Saturday, December 4

Former Labor Deputy Prime Minister Sir Michael Cullen dies


Sir Michael Cullen, a former Labor Deputy Prime Minister and architect of a national pension fund and the popular KiwiSaver scheme, has died in Whakatāne at age 76.

Sir Michael John Cullen KNZM is a former New Zealand politician.  He served as Deputy Prime Minister of New Zealand, also Minister of Finance, Minister of Tertiary Education and Attorney General.

Sir Michael John Cullen created the NZ Super Fund to help with future pension costs.
Photo: RNZ / Alexander Robertson

In March 2020, Sir Michael announced that he had been diagnosed with advanced lung cancer.

As finance minister in the Labor government led by Helen Clark between 1999 and 2008, Sir Michael was a key figure in establishing KiwiSaver, the New Zealand Retirement Fund and Working for Families.

He served as an MP for St Kilda from 1981 to 1999 and then as a list MP before retiring from Parliament following the 2008 electoral defeat of the Labor Party.

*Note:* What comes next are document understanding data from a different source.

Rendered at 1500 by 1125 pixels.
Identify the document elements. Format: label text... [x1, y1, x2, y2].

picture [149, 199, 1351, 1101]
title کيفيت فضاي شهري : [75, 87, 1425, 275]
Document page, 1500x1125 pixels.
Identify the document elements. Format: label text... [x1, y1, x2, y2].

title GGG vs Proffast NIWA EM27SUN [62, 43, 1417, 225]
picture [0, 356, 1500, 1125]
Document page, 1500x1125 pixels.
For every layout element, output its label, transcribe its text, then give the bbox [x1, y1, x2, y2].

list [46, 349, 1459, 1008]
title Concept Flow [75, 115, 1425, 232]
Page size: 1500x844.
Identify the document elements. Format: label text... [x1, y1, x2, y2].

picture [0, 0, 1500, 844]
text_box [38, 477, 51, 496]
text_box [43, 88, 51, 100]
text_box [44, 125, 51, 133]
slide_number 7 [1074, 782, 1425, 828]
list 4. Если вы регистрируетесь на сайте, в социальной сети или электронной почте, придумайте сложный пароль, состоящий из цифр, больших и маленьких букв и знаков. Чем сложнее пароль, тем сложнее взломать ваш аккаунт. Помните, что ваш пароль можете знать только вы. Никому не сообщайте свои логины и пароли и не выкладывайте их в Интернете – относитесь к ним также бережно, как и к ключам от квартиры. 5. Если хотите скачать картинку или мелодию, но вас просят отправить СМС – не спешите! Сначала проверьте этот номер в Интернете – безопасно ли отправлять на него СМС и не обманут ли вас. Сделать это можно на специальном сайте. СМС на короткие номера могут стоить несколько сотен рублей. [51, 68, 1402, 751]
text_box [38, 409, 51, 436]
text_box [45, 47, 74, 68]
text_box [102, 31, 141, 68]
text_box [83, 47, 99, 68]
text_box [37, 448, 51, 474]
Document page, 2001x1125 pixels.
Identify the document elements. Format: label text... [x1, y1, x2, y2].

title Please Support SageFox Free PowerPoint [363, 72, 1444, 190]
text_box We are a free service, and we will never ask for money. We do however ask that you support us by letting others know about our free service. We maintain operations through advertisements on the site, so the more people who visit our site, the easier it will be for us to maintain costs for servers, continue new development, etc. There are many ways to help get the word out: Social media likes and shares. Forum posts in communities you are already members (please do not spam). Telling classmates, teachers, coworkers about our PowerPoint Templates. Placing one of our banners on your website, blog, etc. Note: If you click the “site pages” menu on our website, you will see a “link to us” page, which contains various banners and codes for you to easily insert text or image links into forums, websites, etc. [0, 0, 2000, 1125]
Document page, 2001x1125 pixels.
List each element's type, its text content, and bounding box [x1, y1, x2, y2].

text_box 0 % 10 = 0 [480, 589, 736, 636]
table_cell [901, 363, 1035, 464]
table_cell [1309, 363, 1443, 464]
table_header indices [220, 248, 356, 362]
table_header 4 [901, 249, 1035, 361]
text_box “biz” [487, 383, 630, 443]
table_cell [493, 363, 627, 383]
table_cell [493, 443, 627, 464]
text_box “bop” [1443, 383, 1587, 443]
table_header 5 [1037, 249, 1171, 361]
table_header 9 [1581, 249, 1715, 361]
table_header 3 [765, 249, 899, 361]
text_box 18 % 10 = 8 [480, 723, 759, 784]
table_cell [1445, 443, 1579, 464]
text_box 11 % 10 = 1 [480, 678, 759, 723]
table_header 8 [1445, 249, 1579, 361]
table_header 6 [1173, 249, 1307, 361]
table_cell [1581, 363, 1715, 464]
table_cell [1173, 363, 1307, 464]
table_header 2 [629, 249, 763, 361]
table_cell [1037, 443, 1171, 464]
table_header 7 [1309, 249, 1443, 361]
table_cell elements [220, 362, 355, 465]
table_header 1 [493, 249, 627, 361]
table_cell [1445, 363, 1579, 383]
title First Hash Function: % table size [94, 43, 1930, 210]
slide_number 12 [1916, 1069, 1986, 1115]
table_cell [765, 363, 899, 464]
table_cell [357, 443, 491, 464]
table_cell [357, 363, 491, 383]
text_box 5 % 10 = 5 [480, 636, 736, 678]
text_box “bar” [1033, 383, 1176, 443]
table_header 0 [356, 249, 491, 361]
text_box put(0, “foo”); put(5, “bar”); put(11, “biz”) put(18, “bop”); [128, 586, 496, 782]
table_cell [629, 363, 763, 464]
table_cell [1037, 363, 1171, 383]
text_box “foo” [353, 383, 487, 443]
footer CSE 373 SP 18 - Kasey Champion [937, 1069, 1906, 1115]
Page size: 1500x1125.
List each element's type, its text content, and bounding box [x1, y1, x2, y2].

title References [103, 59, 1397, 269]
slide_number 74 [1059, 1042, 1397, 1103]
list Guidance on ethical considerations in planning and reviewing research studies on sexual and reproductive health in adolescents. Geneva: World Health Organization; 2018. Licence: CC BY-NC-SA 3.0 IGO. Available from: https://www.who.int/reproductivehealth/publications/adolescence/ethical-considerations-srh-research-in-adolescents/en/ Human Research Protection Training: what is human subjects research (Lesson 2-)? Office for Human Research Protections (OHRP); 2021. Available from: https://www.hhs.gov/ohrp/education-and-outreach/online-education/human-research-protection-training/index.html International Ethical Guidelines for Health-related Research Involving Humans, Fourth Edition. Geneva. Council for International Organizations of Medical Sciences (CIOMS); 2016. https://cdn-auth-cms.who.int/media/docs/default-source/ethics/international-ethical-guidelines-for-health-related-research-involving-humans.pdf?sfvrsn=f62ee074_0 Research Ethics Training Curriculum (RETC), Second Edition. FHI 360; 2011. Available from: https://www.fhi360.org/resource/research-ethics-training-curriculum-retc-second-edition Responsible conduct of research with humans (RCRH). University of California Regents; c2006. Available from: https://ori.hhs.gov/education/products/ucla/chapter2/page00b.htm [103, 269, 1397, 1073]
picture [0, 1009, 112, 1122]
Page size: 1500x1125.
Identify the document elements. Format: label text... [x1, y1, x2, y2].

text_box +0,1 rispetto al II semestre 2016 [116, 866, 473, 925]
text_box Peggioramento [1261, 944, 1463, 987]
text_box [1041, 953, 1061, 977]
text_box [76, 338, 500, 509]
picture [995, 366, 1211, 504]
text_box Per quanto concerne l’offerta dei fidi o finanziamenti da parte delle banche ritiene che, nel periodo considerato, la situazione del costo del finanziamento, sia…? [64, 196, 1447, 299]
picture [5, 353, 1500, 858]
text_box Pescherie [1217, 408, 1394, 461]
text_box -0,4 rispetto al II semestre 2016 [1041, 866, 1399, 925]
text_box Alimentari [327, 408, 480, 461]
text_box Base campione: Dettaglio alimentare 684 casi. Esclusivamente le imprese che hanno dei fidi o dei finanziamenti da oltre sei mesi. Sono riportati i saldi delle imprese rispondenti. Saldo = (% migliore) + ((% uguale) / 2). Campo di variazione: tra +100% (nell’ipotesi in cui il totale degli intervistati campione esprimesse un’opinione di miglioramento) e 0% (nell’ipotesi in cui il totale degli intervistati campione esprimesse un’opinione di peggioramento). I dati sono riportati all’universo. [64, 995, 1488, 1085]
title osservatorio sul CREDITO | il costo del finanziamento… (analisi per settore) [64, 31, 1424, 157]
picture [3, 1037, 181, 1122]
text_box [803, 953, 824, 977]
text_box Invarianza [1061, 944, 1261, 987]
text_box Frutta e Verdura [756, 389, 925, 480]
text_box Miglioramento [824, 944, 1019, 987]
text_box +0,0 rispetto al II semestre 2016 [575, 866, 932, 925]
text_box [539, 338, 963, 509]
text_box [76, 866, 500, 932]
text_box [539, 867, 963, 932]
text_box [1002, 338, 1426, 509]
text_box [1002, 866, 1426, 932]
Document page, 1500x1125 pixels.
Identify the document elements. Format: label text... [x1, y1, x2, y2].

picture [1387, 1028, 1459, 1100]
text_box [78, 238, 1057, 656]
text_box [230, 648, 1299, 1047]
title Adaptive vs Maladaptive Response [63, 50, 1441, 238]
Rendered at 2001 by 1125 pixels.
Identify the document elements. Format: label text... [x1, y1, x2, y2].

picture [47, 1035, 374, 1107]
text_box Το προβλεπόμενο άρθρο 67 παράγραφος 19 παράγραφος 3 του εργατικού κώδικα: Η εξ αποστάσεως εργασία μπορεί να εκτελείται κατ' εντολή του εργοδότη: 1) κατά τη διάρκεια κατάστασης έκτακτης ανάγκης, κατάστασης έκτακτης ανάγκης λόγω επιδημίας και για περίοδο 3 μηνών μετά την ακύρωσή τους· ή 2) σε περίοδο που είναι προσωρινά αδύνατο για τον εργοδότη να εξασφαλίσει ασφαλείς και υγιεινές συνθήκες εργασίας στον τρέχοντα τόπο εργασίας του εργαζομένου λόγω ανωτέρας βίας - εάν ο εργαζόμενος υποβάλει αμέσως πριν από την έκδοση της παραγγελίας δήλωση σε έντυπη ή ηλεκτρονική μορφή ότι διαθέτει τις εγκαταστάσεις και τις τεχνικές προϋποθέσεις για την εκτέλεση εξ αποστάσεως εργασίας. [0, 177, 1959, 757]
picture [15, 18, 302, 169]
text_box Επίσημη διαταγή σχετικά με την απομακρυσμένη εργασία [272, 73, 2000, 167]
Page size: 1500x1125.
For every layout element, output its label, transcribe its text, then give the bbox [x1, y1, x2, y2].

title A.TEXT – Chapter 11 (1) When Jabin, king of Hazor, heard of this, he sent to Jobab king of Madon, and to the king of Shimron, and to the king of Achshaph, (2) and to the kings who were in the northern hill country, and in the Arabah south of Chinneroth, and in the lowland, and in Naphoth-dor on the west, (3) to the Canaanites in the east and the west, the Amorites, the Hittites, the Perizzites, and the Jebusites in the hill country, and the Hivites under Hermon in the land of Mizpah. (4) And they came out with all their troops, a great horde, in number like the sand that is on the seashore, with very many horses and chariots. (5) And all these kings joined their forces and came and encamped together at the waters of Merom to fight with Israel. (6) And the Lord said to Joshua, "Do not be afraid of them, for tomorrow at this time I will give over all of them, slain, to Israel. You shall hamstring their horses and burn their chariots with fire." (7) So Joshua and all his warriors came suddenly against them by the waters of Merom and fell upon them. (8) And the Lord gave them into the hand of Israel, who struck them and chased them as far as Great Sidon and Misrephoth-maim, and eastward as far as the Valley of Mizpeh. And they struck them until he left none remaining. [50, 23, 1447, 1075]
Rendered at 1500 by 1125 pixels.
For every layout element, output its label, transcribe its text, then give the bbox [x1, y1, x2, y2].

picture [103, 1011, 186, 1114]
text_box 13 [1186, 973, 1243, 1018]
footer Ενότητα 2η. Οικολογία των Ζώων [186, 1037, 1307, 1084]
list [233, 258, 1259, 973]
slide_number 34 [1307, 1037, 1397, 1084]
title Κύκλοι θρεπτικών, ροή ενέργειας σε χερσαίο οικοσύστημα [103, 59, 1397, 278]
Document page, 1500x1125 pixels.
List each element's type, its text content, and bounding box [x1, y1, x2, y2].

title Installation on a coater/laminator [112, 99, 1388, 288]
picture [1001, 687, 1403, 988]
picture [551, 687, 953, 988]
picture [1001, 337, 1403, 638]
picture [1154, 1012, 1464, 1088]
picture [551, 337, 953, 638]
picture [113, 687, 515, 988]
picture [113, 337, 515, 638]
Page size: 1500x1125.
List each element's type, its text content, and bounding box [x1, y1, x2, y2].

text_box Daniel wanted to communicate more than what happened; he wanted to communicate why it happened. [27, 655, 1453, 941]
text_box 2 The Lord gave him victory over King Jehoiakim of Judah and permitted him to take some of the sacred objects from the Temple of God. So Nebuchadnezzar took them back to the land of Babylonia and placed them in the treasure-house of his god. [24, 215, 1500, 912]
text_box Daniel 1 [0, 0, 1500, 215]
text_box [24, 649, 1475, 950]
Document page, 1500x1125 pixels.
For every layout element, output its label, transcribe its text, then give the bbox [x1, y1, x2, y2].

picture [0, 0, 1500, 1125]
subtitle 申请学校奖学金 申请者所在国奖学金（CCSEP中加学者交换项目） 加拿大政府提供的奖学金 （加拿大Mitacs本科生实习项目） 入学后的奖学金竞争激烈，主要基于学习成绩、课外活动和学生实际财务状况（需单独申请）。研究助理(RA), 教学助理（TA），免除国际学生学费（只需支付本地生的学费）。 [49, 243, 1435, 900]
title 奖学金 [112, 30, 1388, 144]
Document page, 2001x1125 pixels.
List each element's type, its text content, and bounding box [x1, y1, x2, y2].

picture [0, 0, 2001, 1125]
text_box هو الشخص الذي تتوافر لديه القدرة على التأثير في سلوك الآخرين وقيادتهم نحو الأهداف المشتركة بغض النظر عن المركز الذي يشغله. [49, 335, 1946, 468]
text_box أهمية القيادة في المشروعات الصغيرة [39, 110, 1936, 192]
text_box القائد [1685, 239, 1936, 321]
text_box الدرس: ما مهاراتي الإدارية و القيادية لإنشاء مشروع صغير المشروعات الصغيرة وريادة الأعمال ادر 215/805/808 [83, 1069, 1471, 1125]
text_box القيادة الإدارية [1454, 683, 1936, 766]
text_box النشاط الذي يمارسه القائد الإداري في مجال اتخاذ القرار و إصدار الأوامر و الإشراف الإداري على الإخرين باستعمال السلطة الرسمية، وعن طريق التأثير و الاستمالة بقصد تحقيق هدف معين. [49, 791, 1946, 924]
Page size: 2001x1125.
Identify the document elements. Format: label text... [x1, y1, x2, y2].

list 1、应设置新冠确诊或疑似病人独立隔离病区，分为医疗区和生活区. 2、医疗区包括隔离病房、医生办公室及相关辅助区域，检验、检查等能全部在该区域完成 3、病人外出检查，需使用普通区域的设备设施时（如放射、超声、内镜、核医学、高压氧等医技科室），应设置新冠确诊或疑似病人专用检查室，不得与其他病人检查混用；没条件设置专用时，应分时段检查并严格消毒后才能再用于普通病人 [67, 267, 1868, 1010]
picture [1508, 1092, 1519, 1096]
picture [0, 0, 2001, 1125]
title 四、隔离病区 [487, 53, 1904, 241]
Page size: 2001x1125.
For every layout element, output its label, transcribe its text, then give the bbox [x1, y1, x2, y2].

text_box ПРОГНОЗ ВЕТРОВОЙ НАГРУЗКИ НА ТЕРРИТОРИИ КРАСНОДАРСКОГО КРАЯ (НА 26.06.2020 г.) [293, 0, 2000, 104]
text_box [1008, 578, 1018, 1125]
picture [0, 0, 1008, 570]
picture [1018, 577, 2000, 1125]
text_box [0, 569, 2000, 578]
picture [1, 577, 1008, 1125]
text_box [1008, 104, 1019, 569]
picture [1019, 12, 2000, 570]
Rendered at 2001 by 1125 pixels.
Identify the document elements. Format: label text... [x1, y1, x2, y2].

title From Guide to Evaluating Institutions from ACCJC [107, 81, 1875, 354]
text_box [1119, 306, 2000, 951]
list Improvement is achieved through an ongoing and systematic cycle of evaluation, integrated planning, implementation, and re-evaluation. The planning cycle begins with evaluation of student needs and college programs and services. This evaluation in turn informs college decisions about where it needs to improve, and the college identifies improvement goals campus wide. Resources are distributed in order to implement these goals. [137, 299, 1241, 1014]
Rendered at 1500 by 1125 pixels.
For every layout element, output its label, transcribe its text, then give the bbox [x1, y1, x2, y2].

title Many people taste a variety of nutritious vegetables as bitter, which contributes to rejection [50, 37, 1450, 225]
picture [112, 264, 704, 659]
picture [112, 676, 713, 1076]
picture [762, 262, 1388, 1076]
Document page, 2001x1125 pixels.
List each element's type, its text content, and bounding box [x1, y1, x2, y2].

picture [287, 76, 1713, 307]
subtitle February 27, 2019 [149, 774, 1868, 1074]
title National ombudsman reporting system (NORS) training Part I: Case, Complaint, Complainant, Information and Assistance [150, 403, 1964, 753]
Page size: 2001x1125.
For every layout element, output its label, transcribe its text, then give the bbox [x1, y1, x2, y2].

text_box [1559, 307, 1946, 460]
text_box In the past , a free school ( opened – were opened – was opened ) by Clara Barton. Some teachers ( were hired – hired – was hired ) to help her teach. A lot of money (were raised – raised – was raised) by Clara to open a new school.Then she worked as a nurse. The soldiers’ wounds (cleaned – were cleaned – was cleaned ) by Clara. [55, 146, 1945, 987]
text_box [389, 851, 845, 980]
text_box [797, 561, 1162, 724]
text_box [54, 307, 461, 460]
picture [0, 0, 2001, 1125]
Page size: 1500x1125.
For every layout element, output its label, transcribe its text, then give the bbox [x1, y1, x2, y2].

In recent years, he has chaired the New Zealand Post, the Earthquake Commission and the Tax Task Force.

Known for his vociferous wit and formidable intellect, he was a dominant force in the center-left government led by Helen Clark between 1999 and 2008.

Born in London in 1945, Michael Cullen moved to Christchurch with his family when he was 10 years old and was educated at Christ’s College, where he was a fellow, and at the University of Canterbury. He studied mathematics for his first grade, going on to history for his master’s degree. Subsequently, he received a doctorate in economic history from the University of Edinburgh.

He joined the Labor Party in 1974 while teaching at the University of Otago and was elected to Parliament in 1981 as a member of St Kilda, holding the seat until 1999 when he became a list MP.

In his inaugural address, he told the House that he came from a tradition of radicalism concerned with human dignity and the liberation of the human spirit. He hated, he said, the arrogant tones of privilege and condescension. In an RNZ interview in 2009, he explained that while he had no problem with people being rich, they had to realize that they weren’t the only ones creating a nation’s wealth.

Sir Michael thrived on the cutting edge and thrust of parliamentary debate and quickly rose through the Labor ranks. He was appointed top whip in the 1984 Lange government, and was appointed to the Cabinet as Minister of Social Welfare in 1990.

When the government was divided over support for Sir Roger Douglas’s plans for further economic reforms, Sir Michael sided with Prime Minister David Lange.

After the defeat in 1990, he was appointed Finance Spokesperson for the Labor Party, a move that is seen as throwing away the unpopular market-led economy of the party’s former Finance Minister Roger Douglas, which Dr. Cullen believed was it had gone beyond the need to free the economy from excessive regulation.

In 1996, he was a key player in movements to overthrow Labor leader Helen Clark, but he pledged and accepted the post of deputy leader. It was a partnership that proved highly effective when Labor came to power in 1999 and he became Finance Minister, House Leader, and later Deputy Prime Minister.

In nine years in office, Cullen demonstrated masterful control and knowledge of Parliament and oversaw a shift to the center-left while maintaining a firm grip on spending and racking up financial surpluses. He played a key role in the return of Air New Zealand and the railways to public ownership, but saw his greatest achievements in politics as the Children, Youth and Their Families Act, the Working for Families tax relief scheme, the retirement and Kiwisaver.

In the latter part of the Clark administration, he assumed the position of Minister in charge of the Waitangi Treaty Negotiations. His obvious excitement over historical mistakes motivated his participation in the agreements made and when he retired from politics, his participation in Māoridom continued in his work for Tūwharetoa and Waikato-Tainui.

Labor was defeated in the 2008 elections and Michael Cullen quickly followed Helen Clark’s immediate resignation from the party leadership. His farewell address to the House was delivered in his usual style, with wit, but included an acknowledgment that sometimes a fast tongue can hurt.

When he retired, he became president of the New Zealand Post, at the time he was downsizing as mail volumes dropped dramatically.

In 2018, he chaired the Tax Working Group, which recommended a capital gains tax.

In his nearly 28 years in Parliament, Michael Cullen was an unabashed defender of the welfare state and its belief that economic and social policies must be guided by the ideals of security and opportunity for all.

He is survived by his second wife, Anne, and two children from his previous marriage.